── LISTED ENTRIES ──

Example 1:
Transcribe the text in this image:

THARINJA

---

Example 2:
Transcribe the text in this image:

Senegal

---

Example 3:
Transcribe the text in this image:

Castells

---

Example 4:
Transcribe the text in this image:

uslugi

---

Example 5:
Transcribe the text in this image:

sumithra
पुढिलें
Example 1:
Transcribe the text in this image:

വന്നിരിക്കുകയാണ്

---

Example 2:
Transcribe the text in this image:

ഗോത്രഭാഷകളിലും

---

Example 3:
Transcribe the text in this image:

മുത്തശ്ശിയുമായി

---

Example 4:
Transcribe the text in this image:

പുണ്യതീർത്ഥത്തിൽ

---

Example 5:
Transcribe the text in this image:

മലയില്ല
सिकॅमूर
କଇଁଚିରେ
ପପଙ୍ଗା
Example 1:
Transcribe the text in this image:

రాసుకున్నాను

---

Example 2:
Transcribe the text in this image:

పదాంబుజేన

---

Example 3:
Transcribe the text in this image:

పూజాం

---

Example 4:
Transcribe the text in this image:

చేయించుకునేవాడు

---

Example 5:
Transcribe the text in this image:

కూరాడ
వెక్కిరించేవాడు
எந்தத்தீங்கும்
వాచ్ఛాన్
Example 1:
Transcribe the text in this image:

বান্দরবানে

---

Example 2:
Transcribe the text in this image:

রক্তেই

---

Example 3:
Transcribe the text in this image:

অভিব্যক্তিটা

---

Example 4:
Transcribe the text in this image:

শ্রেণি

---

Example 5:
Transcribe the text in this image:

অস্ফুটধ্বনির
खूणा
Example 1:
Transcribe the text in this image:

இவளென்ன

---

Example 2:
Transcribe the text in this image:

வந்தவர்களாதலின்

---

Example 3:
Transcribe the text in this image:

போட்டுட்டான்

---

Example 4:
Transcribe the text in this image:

───

## WHAT IS REQUIRED
Reproduce all the records. Keep them exact, please.

## RESPONSE AREA
Example 1:
Transcribe the text in this image:

THARINJA

---

Example 2:
Transcribe the text in this image:

Senegal

---

Example 3:
Transcribe the text in this image:

Castells

---

Example 4:
Transcribe the text in this image:

uslugi

---

Example 5:
Transcribe the text in this image:

sumithra
पुढिलें
Example 1:
Transcribe the text in this image:

വന്നിരിക്കുകയാണ്

---

Example 2:
Transcribe the text in this image:

ഗോത്രഭാഷകളിലും

---

Example 3:
Transcribe the text in this image:

മുത്തശ്ശിയുമായി

---

Example 4:
Transcribe the text in this image:

പുണ്യതീർത്ഥത്തിൽ

---

Example 5:
Transcribe the text in this image:

മലയില്ല
सिकॅमूर
କଇଁଚିରେ
ପପଙ୍ଗା
Example 1:
Transcribe the text in this image:

రాసుకున్నాను

---

Example 2:
Transcribe the text in this image:

పదాంబుజేన

---

Example 3:
Transcribe the text in this image:

పూజాం

---

Example 4:
Transcribe the text in this image:

చేయించుకునేవాడు

---

Example 5:
Transcribe the text in this image:

కూరాడ
వెక్కిరించేవాడు
எந்தத்தீங்கும்
వాచ్ఛాన్
Example 1:
Transcribe the text in this image:

বান্দরবানে

---

Example 2:
Transcribe the text in this image:

রক্তেই

---

Example 3:
Transcribe the text in this image:

অভিব্যক্তিটা

---

Example 4:
Transcribe the text in this image:

শ্রেণি

---

Example 5:
Transcribe the text in this image:

অস্ফুটধ্বনির
खूणा
Example 1:
Transcribe the text in this image:

இவளென்ன

---

Example 2:
Transcribe the text in this image:

வந்தவர்களாதலின்

---

Example 3:
Transcribe the text in this image:

போட்டுட்டான்

---

Example 4:
Transcribe the text in this image:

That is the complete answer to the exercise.